I’m trying hard not to go apeshit. I realise that I am no longer the person I once was. My priorities are different now. I can actually do mortgage interest payment calculations in my head, for one thing. And I seem to be spending inordinate amounts of time in furniture shops and art galleries. I guess I now qualify for old fart status.

I just hope I don’t end up to be like some men I know, who drive Porsches and Ferraris, and pick up female companions young enough to be their daughters, trying to fend off male menopause, hanging on to the vestiges of a lost youth. A good friend of mine, who happens to be, let us say, comfortable, chucked his wife of 25 years, bought himself a superbike, and started chasing skirts. We looked on in amusement, until we realised that this man was desperate, and depressed. He had so many regrets.

Over conversation and beer, he admitted to us that he had regretted many things in his life, and his extreme change of lifestyle was his way of repudiating the fact that the Grim Reaper would be calling upon him in a matter of years, as he will come for us all. I pointed out to him that most of us choose to ride because we want to, not because we need to impress the ladies, but he wasn’t listening. All he wanted was the kind of lifestyle he wanted to have when he was young, and Hugh Hefner’s method of treating women was considered cool. May have worked in the 70s buddy, ain’t gonna work now. He wanted to do ‘things’ before he shuffled off this mortal coil.

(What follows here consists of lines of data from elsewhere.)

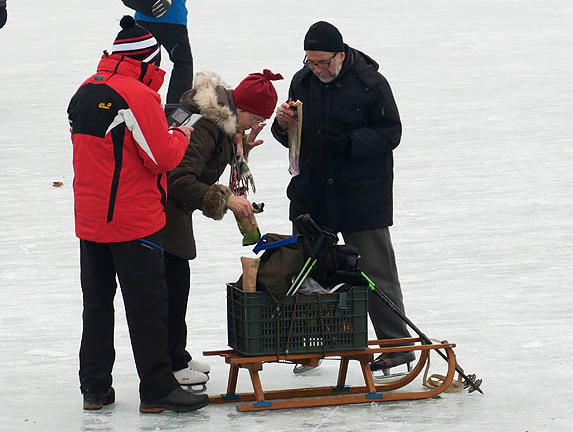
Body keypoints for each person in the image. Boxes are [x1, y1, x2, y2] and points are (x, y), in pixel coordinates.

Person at [68, 15, 208, 413]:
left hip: (91, 219)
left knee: (96, 304)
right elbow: (161, 158)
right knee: (147, 307)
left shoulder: (86, 89)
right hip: (133, 220)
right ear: (148, 62)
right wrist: (180, 133)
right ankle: (157, 389)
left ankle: (95, 388)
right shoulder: (137, 95)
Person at [270, 21, 413, 372]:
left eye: (322, 62)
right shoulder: (301, 81)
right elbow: (290, 140)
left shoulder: (370, 84)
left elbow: (390, 133)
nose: (316, 69)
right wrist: (282, 123)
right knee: (309, 272)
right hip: (313, 193)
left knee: (375, 271)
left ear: (341, 54)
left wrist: (349, 143)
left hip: (361, 193)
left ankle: (397, 345)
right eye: (310, 61)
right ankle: (311, 347)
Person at [159, 69, 282, 387]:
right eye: (255, 117)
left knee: (177, 284)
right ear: (242, 108)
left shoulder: (222, 121)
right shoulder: (207, 125)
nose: (255, 124)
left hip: (171, 214)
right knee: (172, 288)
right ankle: (171, 363)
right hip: (160, 213)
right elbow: (179, 179)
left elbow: (207, 158)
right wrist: (225, 199)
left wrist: (241, 148)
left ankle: (177, 354)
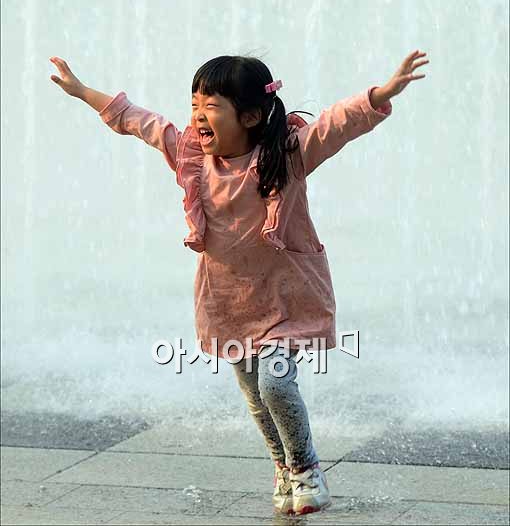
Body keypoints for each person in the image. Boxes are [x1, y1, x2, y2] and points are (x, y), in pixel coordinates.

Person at [49, 49, 428, 516]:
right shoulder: (192, 157)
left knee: (276, 386)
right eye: (194, 104)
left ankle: (306, 468)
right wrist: (82, 90)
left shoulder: (285, 156)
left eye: (210, 106)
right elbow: (139, 122)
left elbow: (335, 125)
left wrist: (381, 94)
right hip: (229, 300)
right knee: (254, 397)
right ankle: (283, 468)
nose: (197, 115)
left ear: (249, 116)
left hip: (287, 297)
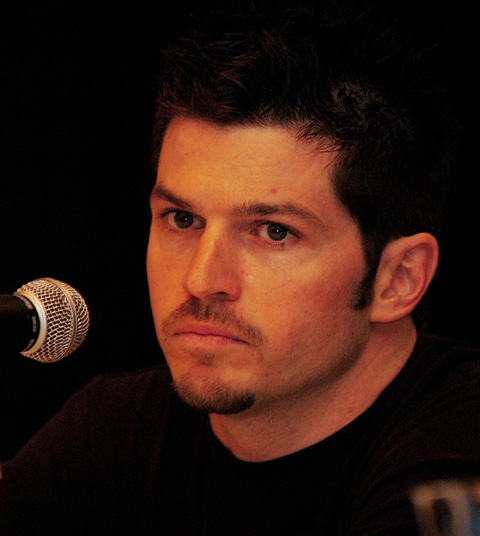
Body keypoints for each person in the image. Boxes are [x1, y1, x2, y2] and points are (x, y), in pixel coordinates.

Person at [1, 1, 479, 534]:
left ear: (399, 278)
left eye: (274, 231)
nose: (203, 280)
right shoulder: (110, 434)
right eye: (182, 219)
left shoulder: (455, 468)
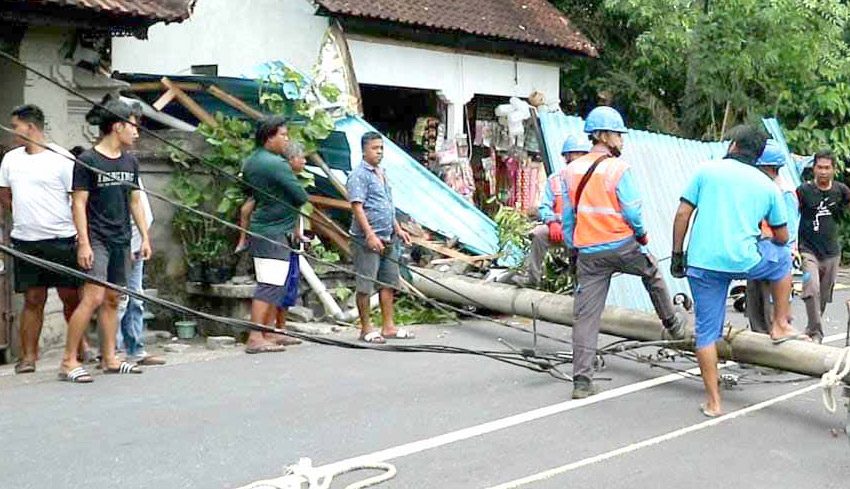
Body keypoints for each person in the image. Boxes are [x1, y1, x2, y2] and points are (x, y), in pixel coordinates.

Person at [671, 124, 808, 417]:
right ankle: (780, 323)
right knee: (782, 259)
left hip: (702, 263)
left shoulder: (706, 170)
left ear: (733, 145)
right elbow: (784, 238)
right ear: (759, 156)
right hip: (743, 261)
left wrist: (677, 254)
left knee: (707, 334)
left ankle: (714, 402)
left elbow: (683, 212)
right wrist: (764, 236)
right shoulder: (767, 187)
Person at [561, 106, 686, 399]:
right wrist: (642, 236)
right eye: (619, 134)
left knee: (586, 316)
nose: (622, 140)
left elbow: (568, 217)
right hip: (621, 245)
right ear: (606, 135)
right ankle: (672, 323)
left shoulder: (570, 171)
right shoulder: (619, 168)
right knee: (652, 273)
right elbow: (632, 211)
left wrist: (573, 248)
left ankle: (581, 381)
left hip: (588, 252)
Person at [59, 99, 152, 383]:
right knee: (93, 297)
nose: (137, 132)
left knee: (113, 298)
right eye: (133, 126)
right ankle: (68, 361)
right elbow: (78, 204)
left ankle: (110, 357)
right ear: (117, 126)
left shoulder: (130, 160)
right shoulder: (88, 160)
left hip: (122, 239)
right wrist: (84, 243)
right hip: (96, 238)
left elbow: (135, 200)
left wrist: (144, 238)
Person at [0, 105, 82, 374]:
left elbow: (76, 200)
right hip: (26, 240)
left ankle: (79, 349)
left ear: (31, 127)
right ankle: (28, 357)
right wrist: (25, 217)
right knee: (33, 299)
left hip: (61, 239)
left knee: (71, 297)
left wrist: (82, 238)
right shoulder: (11, 160)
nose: (14, 132)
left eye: (16, 126)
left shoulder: (62, 158)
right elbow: (5, 195)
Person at [241, 117, 308, 354]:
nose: (286, 140)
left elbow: (248, 193)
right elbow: (300, 196)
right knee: (269, 284)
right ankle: (256, 335)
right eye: (283, 135)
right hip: (274, 230)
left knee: (274, 283)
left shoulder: (251, 161)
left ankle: (268, 331)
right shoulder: (276, 163)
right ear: (270, 136)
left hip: (263, 228)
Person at [348, 132, 413, 344]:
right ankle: (366, 328)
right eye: (375, 148)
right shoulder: (359, 175)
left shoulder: (381, 173)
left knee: (388, 282)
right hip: (367, 239)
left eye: (381, 148)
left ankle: (388, 326)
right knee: (365, 285)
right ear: (364, 150)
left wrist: (398, 229)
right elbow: (357, 206)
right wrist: (369, 234)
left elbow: (387, 206)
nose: (379, 152)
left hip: (388, 237)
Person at [514, 135, 591, 287]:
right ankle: (531, 279)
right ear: (566, 158)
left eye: (580, 155)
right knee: (539, 233)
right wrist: (551, 222)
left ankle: (582, 287)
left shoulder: (592, 180)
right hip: (560, 229)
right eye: (572, 155)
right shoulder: (556, 179)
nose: (575, 159)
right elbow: (544, 207)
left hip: (582, 232)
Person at [746, 140, 800, 334]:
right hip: (758, 253)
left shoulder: (783, 193)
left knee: (774, 311)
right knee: (755, 306)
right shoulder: (760, 190)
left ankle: (777, 356)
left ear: (769, 168)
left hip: (775, 256)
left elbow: (789, 232)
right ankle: (757, 351)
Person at [796, 150, 850, 344]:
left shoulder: (841, 190)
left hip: (832, 252)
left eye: (827, 168)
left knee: (824, 295)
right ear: (814, 168)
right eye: (820, 167)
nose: (823, 171)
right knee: (811, 288)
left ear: (834, 170)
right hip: (808, 249)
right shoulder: (803, 191)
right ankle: (817, 333)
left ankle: (812, 328)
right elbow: (791, 212)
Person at [115, 177, 165, 366]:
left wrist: (142, 241)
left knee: (136, 298)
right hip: (122, 244)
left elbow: (141, 211)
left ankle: (135, 349)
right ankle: (115, 352)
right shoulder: (112, 171)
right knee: (120, 300)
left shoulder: (130, 168)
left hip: (136, 242)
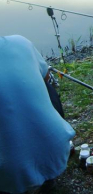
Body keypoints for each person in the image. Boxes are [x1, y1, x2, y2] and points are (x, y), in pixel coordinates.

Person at [0, 35, 75, 194]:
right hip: (57, 151)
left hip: (10, 175)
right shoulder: (20, 42)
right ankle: (47, 179)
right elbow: (46, 76)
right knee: (47, 86)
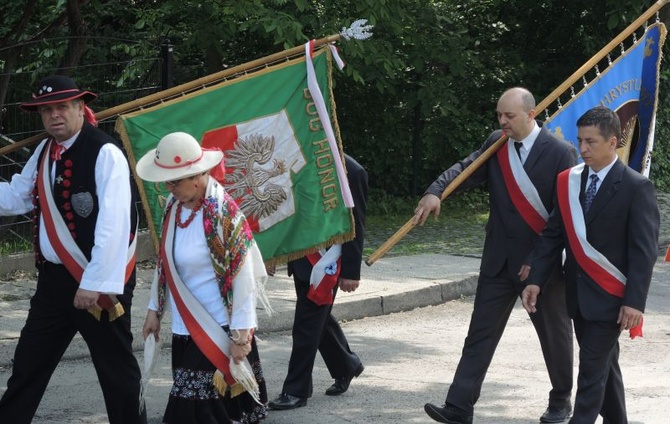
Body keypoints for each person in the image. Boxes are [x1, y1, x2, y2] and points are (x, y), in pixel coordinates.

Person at [417, 87, 577, 424]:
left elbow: (561, 217)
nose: (502, 121)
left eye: (509, 116)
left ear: (531, 114)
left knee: (554, 335)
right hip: (498, 261)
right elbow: (466, 168)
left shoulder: (561, 152)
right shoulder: (497, 141)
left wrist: (539, 262)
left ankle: (561, 400)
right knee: (479, 334)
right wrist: (436, 191)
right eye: (499, 115)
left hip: (540, 265)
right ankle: (459, 406)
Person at [0, 75, 145, 423]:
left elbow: (115, 226)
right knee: (28, 366)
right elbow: (17, 196)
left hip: (99, 283)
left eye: (62, 106)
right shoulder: (44, 150)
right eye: (46, 110)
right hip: (53, 283)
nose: (54, 116)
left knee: (117, 372)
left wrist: (94, 283)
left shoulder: (105, 152)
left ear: (81, 108)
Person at [521, 106, 660, 424]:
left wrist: (634, 302)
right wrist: (535, 280)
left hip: (612, 300)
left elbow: (643, 252)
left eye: (591, 142)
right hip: (579, 297)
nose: (582, 148)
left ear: (613, 143)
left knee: (591, 374)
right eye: (580, 140)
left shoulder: (636, 188)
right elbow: (552, 235)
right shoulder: (568, 183)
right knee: (605, 371)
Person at [137, 132, 270, 424]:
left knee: (195, 411)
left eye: (174, 182)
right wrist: (153, 310)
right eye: (166, 181)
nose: (168, 188)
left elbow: (243, 279)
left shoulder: (225, 215)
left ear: (196, 176)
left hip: (219, 329)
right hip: (186, 328)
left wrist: (241, 336)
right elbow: (165, 262)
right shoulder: (173, 208)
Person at [268, 154, 368, 410]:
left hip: (327, 263)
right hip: (302, 257)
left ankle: (296, 390)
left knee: (306, 324)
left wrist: (352, 271)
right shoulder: (296, 162)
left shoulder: (351, 171)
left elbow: (356, 223)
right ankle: (347, 364)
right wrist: (272, 254)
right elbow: (283, 211)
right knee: (315, 321)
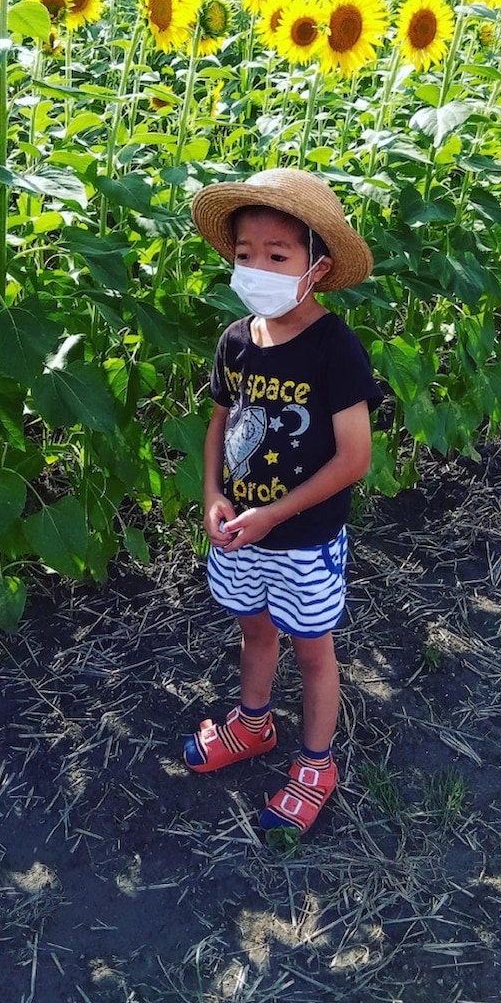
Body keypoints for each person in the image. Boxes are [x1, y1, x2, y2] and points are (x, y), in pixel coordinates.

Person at [185, 168, 385, 838]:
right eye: (246, 255)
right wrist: (213, 491)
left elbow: (354, 456)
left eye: (278, 256)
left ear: (316, 265)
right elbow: (219, 419)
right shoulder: (237, 339)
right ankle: (253, 723)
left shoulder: (335, 349)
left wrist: (276, 513)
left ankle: (316, 764)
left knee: (312, 648)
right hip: (244, 533)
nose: (258, 268)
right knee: (254, 630)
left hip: (303, 539)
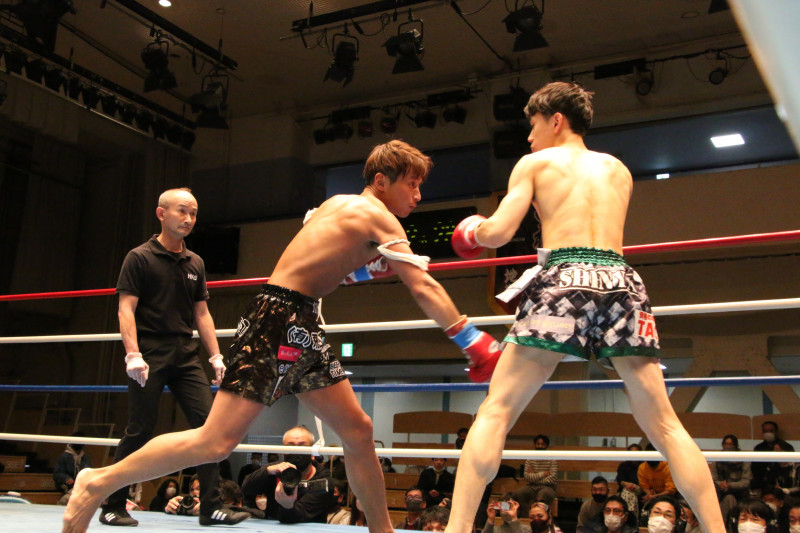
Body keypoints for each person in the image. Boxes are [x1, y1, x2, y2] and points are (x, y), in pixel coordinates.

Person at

Which made me take stock of my life. At a time when New Romantics were in, my contempararies were having serious relationships, getting married, buying houses, making babies. I, on the other hand, didn’t give a flying fuck about my future. I had a job which paid absolutely unreal money, and was bouncing all over the world. The work was dangerous, and the pay scales reflected it. And thus we spent money like there was no tomorrow, which for some of us, was absolutely true. I lived a lifestyle which many of my friends, then and now, were envious of. Which wasn’t what I wanted. I saw some of them coming home, to a nice house, and wife, and kids. And I wanted it. I wanted their stability. I wanted their life, as they wanted mine. The grass is always greener.

But the main thing…I never ever fucking regretted a single thing I ever did. All decisions I made, right or wrong, I live with today. The consequences of some of those decisions are still haunting me. I chose, and I live with it.